# Converting a boat to utility trailer



## 71 Fish

Seems I'm trailer poor with Jet Skis and boats and hated to add to the collection but need another now for a trencher. Had a free day yesterday and decided to convert a small boat trailer I had to a small utility trailer for this. After squaring it off by cutting the front and moving it to the back I realize that I should have just added triangles to the front (if you know what I mean). Lot more work but it will be OK.


----------



## chucktx

looks good!! how heavy is the trencher??


----------



## 71 Fish

800 lbs



chucktx said:


> looks good!! how heavy is the trencher??


----------



## axespino

*Trailer*

Is the axle a little to far forward?


----------



## Poppahobbs

*Trailer Design*

I with the privious poster if the braces are an even distance apart the axle is to forward. I'm just going by the picture but if anything the axle should be a few inches behind the rear center brace to give you a bit extra tongue weight. Of course as I said I'm just working from what I'm seeing in the pictures but other than that the layout looks very good.


----------



## 71 Fish

It's adjustable (the axle/spring mounts slide on the frame). I will position it to get the correct tounge weight once the trailer is finished and with the equipment loaded. However, it may wind up a little more forward than usual to give me a better loading angle (it's a tilt trailer). Thanks for the comments.


----------



## nightgigger

Good Job, But do you list it as a home built? Not much left of the original.


----------



## 9121SS

Just keep in mind if the axle is to far forward the trailer will fish tail on you.


----------



## RayAM2007

*trailer*

I have some galvanized 3x3 box beam for tounge.
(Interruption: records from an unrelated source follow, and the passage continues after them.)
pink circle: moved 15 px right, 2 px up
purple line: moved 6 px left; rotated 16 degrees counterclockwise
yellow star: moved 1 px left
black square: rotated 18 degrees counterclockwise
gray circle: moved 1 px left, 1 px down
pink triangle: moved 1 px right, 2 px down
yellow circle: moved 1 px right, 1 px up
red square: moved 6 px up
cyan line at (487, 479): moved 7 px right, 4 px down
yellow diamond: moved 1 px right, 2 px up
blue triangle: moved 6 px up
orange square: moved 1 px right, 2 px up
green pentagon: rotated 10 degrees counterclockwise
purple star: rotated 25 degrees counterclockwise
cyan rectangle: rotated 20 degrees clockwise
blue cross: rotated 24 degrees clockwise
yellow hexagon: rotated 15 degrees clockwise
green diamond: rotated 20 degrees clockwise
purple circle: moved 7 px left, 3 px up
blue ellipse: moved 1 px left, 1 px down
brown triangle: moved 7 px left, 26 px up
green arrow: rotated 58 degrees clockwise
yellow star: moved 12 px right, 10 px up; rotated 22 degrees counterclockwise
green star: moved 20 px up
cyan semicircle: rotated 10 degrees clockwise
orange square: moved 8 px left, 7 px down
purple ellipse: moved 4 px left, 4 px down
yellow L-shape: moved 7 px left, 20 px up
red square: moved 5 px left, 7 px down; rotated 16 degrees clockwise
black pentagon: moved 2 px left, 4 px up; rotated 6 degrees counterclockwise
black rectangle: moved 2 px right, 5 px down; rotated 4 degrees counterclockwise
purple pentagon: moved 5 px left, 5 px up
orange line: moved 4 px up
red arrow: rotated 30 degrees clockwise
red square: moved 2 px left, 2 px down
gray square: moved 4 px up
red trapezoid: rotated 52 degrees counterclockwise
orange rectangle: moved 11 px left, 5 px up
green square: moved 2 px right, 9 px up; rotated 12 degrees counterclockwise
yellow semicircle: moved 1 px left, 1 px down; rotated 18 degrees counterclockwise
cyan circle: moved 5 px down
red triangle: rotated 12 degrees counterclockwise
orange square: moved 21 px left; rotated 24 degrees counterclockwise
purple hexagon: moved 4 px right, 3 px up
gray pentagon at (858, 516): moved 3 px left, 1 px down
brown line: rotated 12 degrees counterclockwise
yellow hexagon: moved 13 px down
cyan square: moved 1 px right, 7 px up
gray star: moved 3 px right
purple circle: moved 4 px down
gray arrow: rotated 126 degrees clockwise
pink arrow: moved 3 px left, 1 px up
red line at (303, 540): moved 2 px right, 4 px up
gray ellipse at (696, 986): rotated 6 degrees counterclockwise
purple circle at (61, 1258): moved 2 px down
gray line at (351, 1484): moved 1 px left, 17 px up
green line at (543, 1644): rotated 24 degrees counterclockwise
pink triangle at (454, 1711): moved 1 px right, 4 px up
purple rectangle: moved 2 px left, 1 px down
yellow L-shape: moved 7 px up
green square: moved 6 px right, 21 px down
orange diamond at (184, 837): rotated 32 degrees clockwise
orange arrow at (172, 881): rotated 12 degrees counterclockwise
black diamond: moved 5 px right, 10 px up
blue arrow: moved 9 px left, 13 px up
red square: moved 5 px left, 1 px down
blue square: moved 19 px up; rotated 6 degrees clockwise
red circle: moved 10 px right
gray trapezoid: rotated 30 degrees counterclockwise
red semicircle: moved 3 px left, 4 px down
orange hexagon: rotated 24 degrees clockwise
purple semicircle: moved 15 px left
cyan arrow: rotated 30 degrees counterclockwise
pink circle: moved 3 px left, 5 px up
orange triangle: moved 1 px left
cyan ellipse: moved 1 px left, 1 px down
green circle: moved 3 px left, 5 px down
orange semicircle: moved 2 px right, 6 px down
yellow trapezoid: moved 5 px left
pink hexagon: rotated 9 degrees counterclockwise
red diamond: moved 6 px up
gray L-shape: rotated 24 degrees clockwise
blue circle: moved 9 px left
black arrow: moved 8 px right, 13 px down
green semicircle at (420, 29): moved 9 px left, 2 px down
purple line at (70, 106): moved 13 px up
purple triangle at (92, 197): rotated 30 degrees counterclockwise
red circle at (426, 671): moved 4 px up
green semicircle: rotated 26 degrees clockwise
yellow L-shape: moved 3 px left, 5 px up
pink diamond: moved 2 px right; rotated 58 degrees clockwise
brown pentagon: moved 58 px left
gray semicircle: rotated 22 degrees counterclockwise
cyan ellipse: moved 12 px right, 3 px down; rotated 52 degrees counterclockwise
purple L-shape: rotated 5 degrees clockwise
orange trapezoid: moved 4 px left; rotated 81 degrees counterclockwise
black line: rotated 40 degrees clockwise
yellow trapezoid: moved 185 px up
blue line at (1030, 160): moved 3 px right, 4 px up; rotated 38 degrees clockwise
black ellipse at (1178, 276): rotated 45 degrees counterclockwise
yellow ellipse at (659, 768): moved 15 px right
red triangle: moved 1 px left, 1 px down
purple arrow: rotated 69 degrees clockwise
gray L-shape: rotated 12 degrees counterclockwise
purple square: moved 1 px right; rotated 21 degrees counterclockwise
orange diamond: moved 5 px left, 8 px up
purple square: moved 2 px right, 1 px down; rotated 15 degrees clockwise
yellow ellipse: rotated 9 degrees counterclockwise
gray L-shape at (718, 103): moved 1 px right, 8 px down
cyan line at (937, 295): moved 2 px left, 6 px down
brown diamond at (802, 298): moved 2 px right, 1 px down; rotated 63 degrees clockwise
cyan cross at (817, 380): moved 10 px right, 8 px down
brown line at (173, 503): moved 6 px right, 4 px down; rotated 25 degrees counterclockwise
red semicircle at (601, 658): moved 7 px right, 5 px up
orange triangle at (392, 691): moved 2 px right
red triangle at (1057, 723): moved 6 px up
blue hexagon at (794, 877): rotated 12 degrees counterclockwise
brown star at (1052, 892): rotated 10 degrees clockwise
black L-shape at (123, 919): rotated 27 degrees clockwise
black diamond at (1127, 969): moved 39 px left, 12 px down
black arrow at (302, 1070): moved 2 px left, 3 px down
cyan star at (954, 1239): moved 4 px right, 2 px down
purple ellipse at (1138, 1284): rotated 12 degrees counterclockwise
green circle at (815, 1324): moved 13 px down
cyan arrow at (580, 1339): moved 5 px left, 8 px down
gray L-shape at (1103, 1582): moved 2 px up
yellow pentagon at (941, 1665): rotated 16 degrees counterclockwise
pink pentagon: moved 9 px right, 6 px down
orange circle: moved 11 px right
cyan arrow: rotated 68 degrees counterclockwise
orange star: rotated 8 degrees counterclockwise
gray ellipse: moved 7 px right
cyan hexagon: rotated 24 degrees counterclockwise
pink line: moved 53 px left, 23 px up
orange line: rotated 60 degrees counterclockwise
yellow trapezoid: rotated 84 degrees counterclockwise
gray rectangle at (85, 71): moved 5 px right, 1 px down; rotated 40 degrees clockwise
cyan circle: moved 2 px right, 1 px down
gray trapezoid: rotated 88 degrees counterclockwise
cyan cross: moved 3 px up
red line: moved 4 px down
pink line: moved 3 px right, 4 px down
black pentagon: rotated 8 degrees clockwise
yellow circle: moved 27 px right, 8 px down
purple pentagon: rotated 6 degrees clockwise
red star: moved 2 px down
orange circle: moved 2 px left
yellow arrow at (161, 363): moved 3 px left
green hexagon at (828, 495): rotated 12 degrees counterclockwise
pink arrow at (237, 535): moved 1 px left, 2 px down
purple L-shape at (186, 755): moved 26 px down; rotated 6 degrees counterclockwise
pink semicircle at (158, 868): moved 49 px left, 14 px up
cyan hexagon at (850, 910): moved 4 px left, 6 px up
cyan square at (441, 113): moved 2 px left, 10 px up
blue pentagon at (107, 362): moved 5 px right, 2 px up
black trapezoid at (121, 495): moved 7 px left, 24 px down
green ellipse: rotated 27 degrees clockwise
anywhere from 5 - 8 ft === $3 lf

in Alvin 281-331-0845


----------



## redman71

Expanded metal or wood on the deck?


----------



## 71 Fish

I misplaced my camera for a couple of months and did not get inbetween pictures but got it rolling. I estimate it to be a 1000 to 1200lbs loaded and with about 100lbs on the tounge it towed very easily. It loads easy and I'm happy that I don't have to tote ramps. The trailer was from my first boat but I never used the tilt feature. I will put some Rustoleum on it to finish it off.


----------